Netflix tries to make the pandemic palatable with this fantasy drama about an army of half-human, half-animal children. Born after the rise of a mysterious virus. You’re going to need a drink.
Sweet Tooth (Review phim moi) is a strange case of mis-adaptation. On its surface, none of its alterations to Jeff Lemire’s comic are necessarily problems; after all, switching up plot elements for a new medium can be exciting.
Netflix has lately been met with varying degrees of success with pure genre serial storytelling — shows that dig deep into surreality and find within it some level of heart. These are shows less like “Stranger Things,” which is built to have a broad, near-universally-understandable appeal. Than like “The Umbrella Academy,” unapologetically niche.

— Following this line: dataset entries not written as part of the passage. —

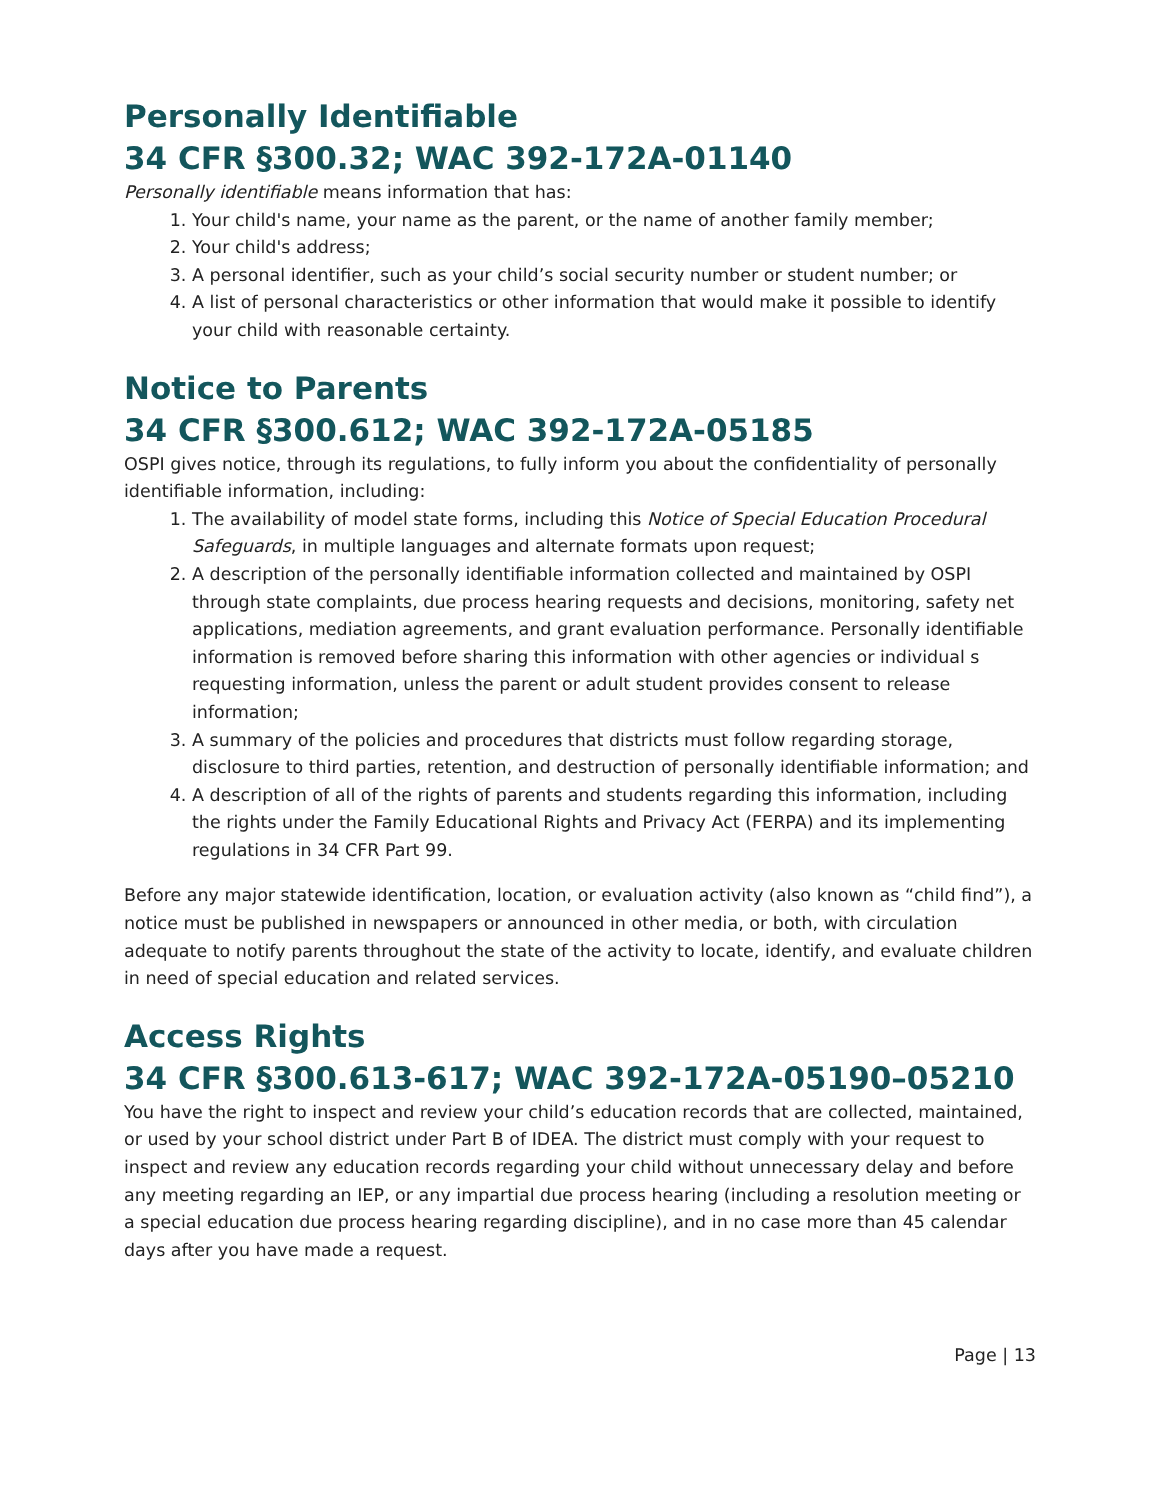Personally Identifiable
34 CFR §300.32; WAC 392-172A-01140
Personally identifiable means information that has:
1. Your child's name, your name as the parent, or the name of another family member;
2. Your child's address;
3. A personal identifier, such as your child’s social security number or student number; or
4. A list of personal characteristics or other information that would make it possible to identify your child with reasonable certainty.
Notice to Parents
34 CFR §300.612; WAC 392-172A-05185
OSPI gives notice, through its regulations, to fully inform you about the confidentiality of personally identifiable information, including:
1. The availability of model state forms, including this Notice of Special Education Procedural Safeguards, in multiple languages and alternate formats upon request;
2. A description of the personally identifiable information collected and maintained by OSPI through state complaints, due process hearing requests and decisions, monitoring, safety net applications, mediation agreements, and grant evaluation performance. Personally identifiable information is removed before sharing this information with other agencies or individual s requesting information, unless the parent or adult student provides consent to release information;
3. A summary of the policies and procedures that districts must follow regarding storage, disclosure to third parties, retention, and destruction of personally identifiable information; and
4. A description of all of the rights of parents and students regarding this information, including the rights under the Family Educational Rights and Privacy Act (FERPA) and its implementing regulations in 34 CFR Part 99.
Before any major statewide identification, location, or evaluation activity (also known as “child find”), a notice must be published in newspapers or announced in other media, or both, with circulation adequate to notify parents throughout the state of the activity to locate, identify, and evaluate children in need of special education and related services.
Access Rights
34 CFR §300.613-617; WAC 392-172A-05190–05210
You have the right to inspect and review your child’s education records that are collected, maintained, or used by your school district under Part B of IDEA. The district must comply with your request to inspect and review any education records regarding your child without unnecessary delay and before any meeting regarding an IEP, or any impartial due process hearing (including a resolution meeting or a special education due process hearing regarding discipline), and in no case more than 45 calendar days after you have made a request.
Page | 13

This series is certainly not perfect: Narration by James Brolin tends to lean heavily on truisms that tell little worth knowing. The episodes can feel baggily paced. And for a solo adult viewer, Gus’ journey may feel a little predictable in moments. But for the right kind of kid. So Sweet Tooth (Cau Be Gac Nai) might make for good family viewing; there is enough in the way of complication here to keep parents intrigued without sending the show spinning down into pure absurdity for its own sake.
The depiction of young people as literally a different species from their elders. Fighting for their right to exist in a world that doesn’t understand them, is a somewhat simple metaphor. But it would be churlish to deny its elemental power.